On the way home, I devised my plan of showering, walking the dogs, eating lunch, watching Las Vegas, and then going to the pool. I finished lunch and was watching Las Vegas and started thinking I was going to be sick. Waited and felt worse. And worse. Argh! WTF?

So I took a nap. I woke up at 4 (pool free hours were done). My mouth felt glued shut from dryness and I had a headache. Definitely dehydrated. Kind of odd.

So I got some more water and an Advil. And made dinner.

So half of day 3 got done in Tri Training.

Wednesday, June 2, 2010

Wear Your Helmet

So I'm a biking-helmet-Nazi. I probably wouldn't be if it weren't for these blogs, but after reading about Rockstar's accident last year (and his FAQ about his accident), and one of Missy's rants or another of her rants ...there is just no reason not to wear one. I mean if you are going to spend $500 and upward on a bike and all the things that goes with it, what is $60 for a helmet?

So I'm on day 2 of Tri Training. I haven't ridden a bike since the tri last year (September). Getting ready, it took me awhile to find my helmet. It was on the laundry shelf...it had been on the dryer until I fixed the dryer in February. After getting ready, I went downstairs and checked my bike. It worked. Off to Silver Comet Trail I went. Now this path is flat (I think 56 miles). It is in the 'burbs, and lots of people walk, ride, run etc on it. So I wasn't shocked to see lots of kids on the path. What I was surprised to see what kids with no helmets. Some kids were the teens that are too cool and weren't with their parents, so what are you going to do, but hope they don't (or do if you want Darwinism to take place) get in an accident. I don't have issue with adults not wearing helmets...because I hope Darwinism will take its course, but kids aren't smart enough yet to make that call. The best was the guy with the Roswell Bike baseball cap on with 3 kids with no helmets. Maybe Roswell should help you get a helmet, DB.

Now why is it so important? Because this path is where a lot of people train for bike races, triathlons, etc. so you have cyclists going fast. And then you have kids all across the trail who don't know trail etiquette (or their right from their left), add in a dog or two on those stupid retractable leashes that never work, and it is really dangerous. I'm not saying that kids shouldn't ride the trail, but give them a fighting chance in case they fall or crash.

So the ride was fine. I got in 10 miles in an hour. Pretty much my pace from last year. Without D, it was kind of boring. No one to talk to. I had to put the bike in the car on the way back (instead of the rack). We never replaced the rack from the car crash last year, and I forgot my bike lock (rack works but with only one bike, you can't lock the bike wo an external lock). And I had to go downtown to go get a jalapeno (Kroger sells pasillas, scotch bonnets, anaheims, wax and poblanos, but not jalapenos or serranos) and some dog food--PetSmart and Whole Foods are next to each other.
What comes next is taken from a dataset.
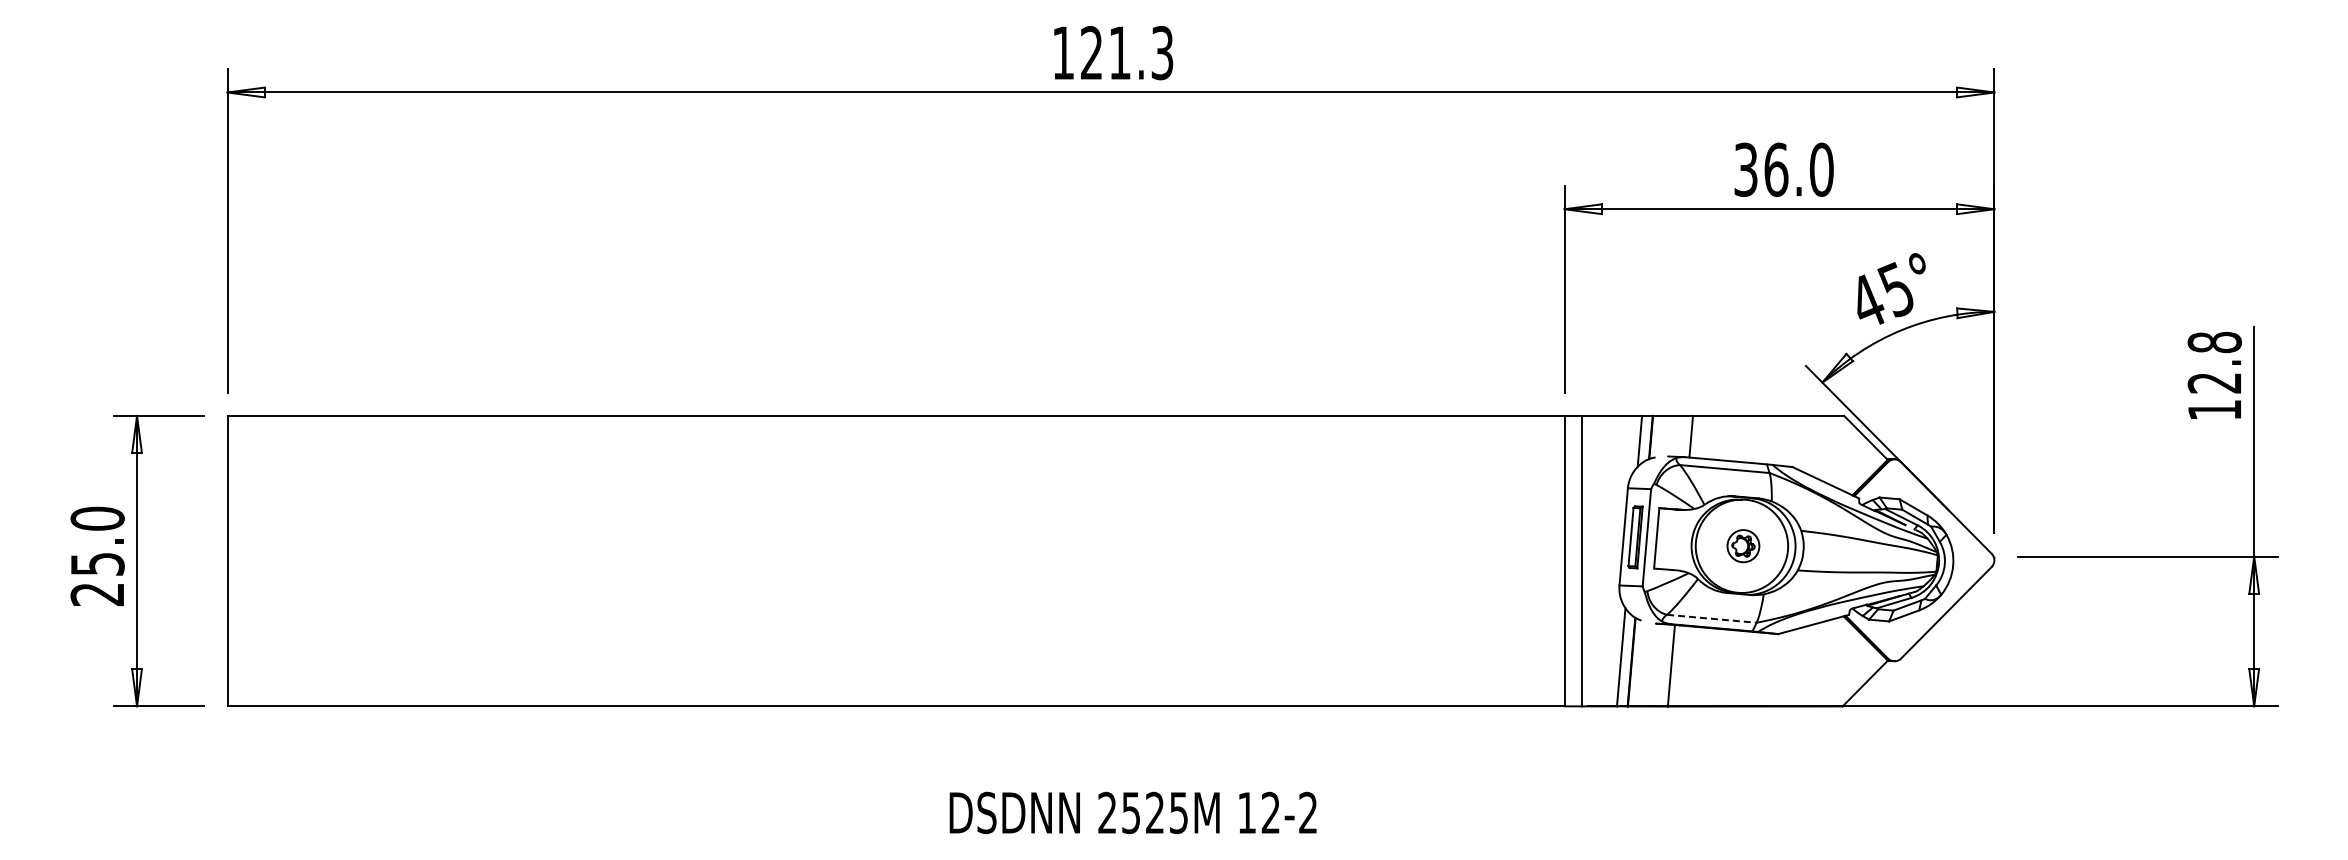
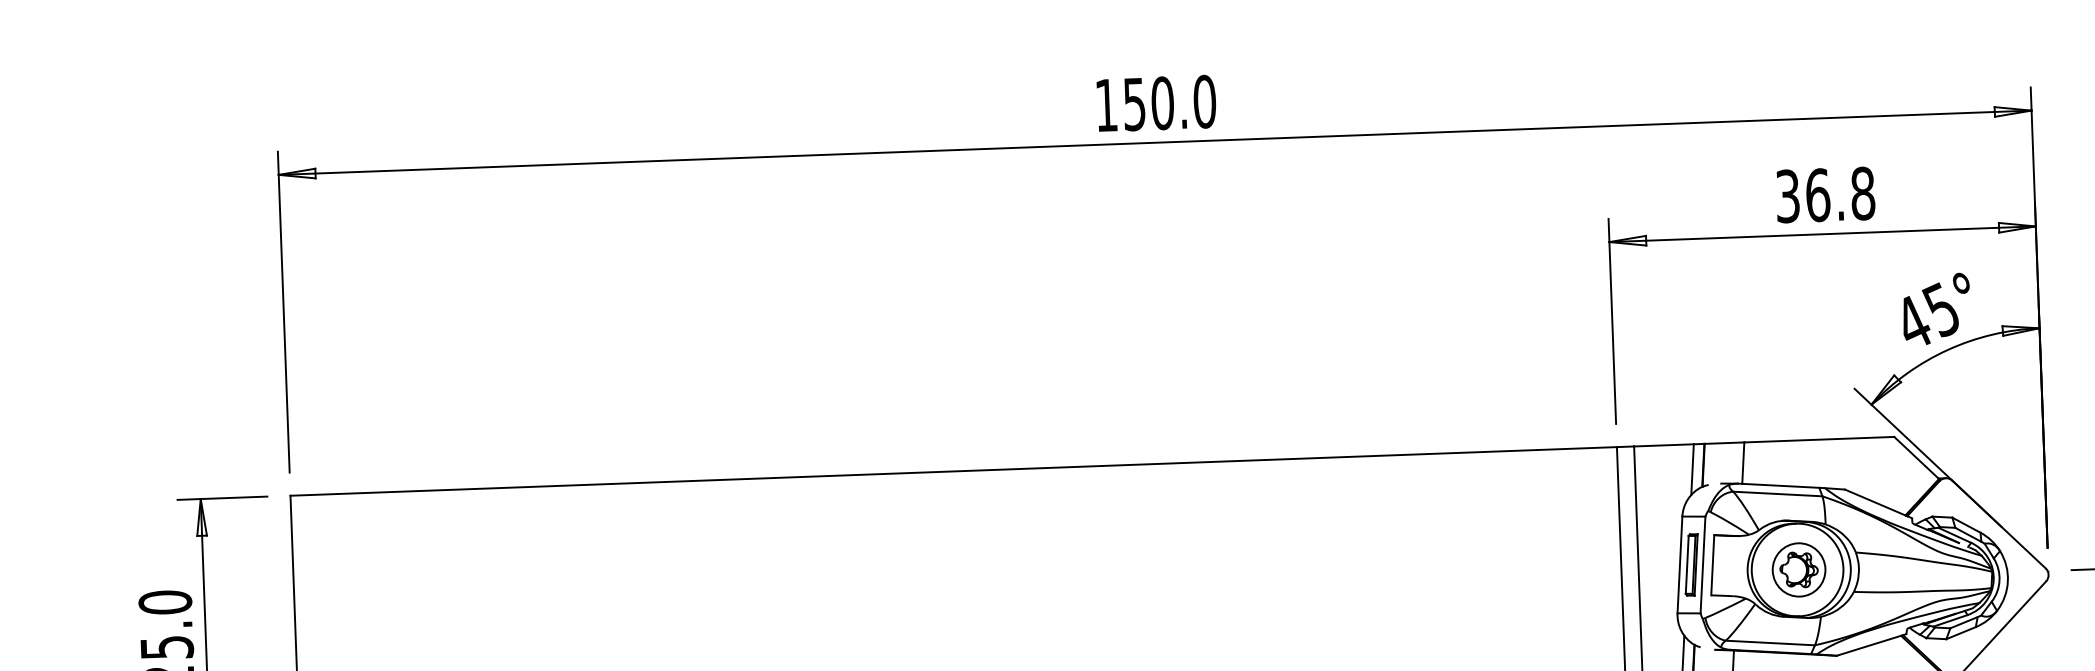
text: (1127, 52) -> (1170, 102), 121.3 -> 150.0
text: (1821, 169) -> (1862, 193), 36.0 -> 36.8
part: (1743, 545) -> (1799, 569), size x1.67
line: (1711, 618) -> (1770, 642), dashed -> solid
In other news, Scuttlebutt has become more neurotic. He won't walk with D, he will only walk on one side of the house for me, he won't walk on the sidewalk or pinestraw. If we had a yard, this might be ok, but we don't. So we walk in the street, in circles, slowly getting to the public grass where he may or may not do business. Then repeat the street circles back to home. This started last week, but has gotten really bad since Monday. Like we can afford therapy for a dog!